Musikforum Bochum
The Journey of the Musikforum Bochum
From the moment he was named General Music Director of the City of Bochum in 1994, Steven Sloane was determined to change the status quo for the Orchestra and the Bochum public. He, the Orchestra and the City embarked on what would become a multi-year project to create a home for the Orchestra. Sloane had been a key figure in coordinating and facilitating the development of the project, bringing together the many participants and interests with the goal of giving this fine orchestra its own home at last.
For more than a century, the Bochum Symphony Orchestra had yearned for a home to call its own. The Orchestra rehearsed in an industrial building outside the center of the city with poor acoustics and insufficient space, and their concerts took place in multiple locations in Bochum, including the Schauspielhaus (Theater) Bochum and the Audimax auditorium at the Ruhr University Bochum, neither of which was acoustically suitable for music performance.
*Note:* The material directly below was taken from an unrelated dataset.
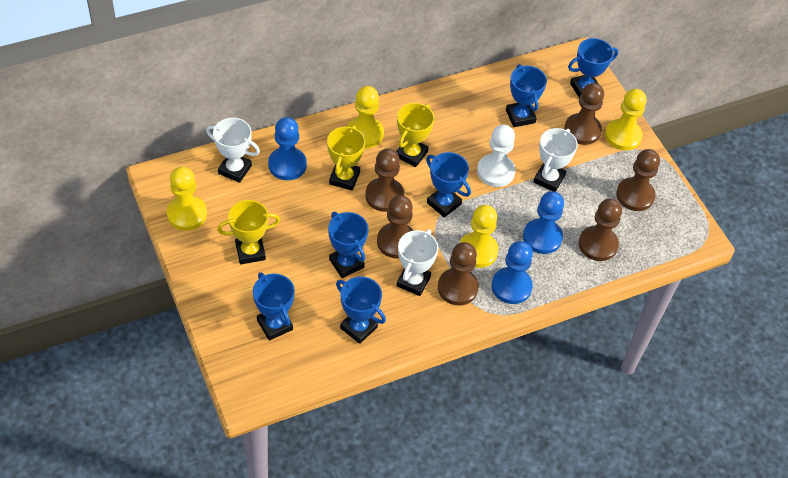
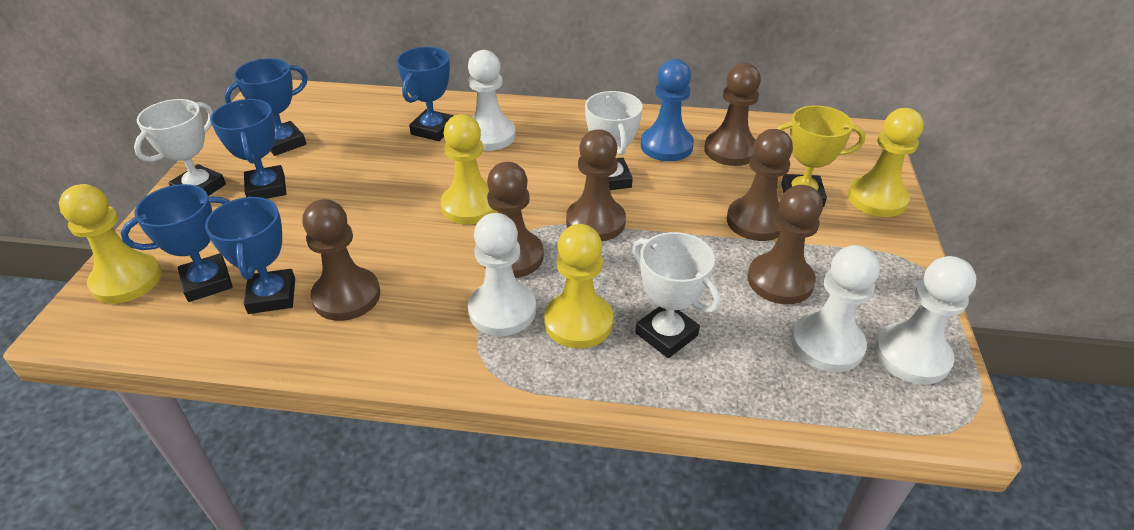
blue pawn: 3 -> 1
blue trophy: 6 -> 5
white pawn: 1 -> 4
yellow trophy: 3 -> 1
Forging a consensus and winning grass-roots support to fund a concert hall and music center for Bochum was an enormous challenge but, in the end, a broad alliance of citizens, businesses, City and State governments and the EU all came together to support the project. One longtime Symphony subscriber, a successful entrepreneur who believes in the power of music to help build the character of young people, contributed five million Euros. Steven Sloane introduced a fund-raising campaign, inspired by Barack Obama’s grass roots campaign some years earlier, in which he challenged the people of Bochum to produce 10,000 contributions over a period of ten weeks. At the end of the ten weeks, the Musikforum campaign had attracted not 10,000 but 20,000 contributors, some giving a few Euros, others much more.
The new building, officially named the Anneliese Brost Musikforum Ruhr in honor of the late German publisher and philanthropist whose Foundation was a major donor to the project, was inaugurated in October 2016 at the central Marienplatz, adjacent to the 19 th century St Mary’s Church in the Victoria Quarter.
The creative design integrates the long-vacant, secularized church and gives it a new purpose as entrance and foyer to both a large hall, which will seat 960, as well as a small hall, seating 250 and suitable for smaller ensemble and music school students.
Thus the Musikforum is also perfectly equipped to house Bochum’s vibrant municipal music school, where people of all ages learn instruments, play in bands and sing in choruses. Bochum has the largest music school in the region, with over 10,000 students.
The Anneliese Brost Musikforum Ruhr is a music center, a meeting place, a place of cultural exchange for all Bochum’s citizens, a place for music making of all kinds by groups of all sizes - a vital cultural venue at the heart of Bochum.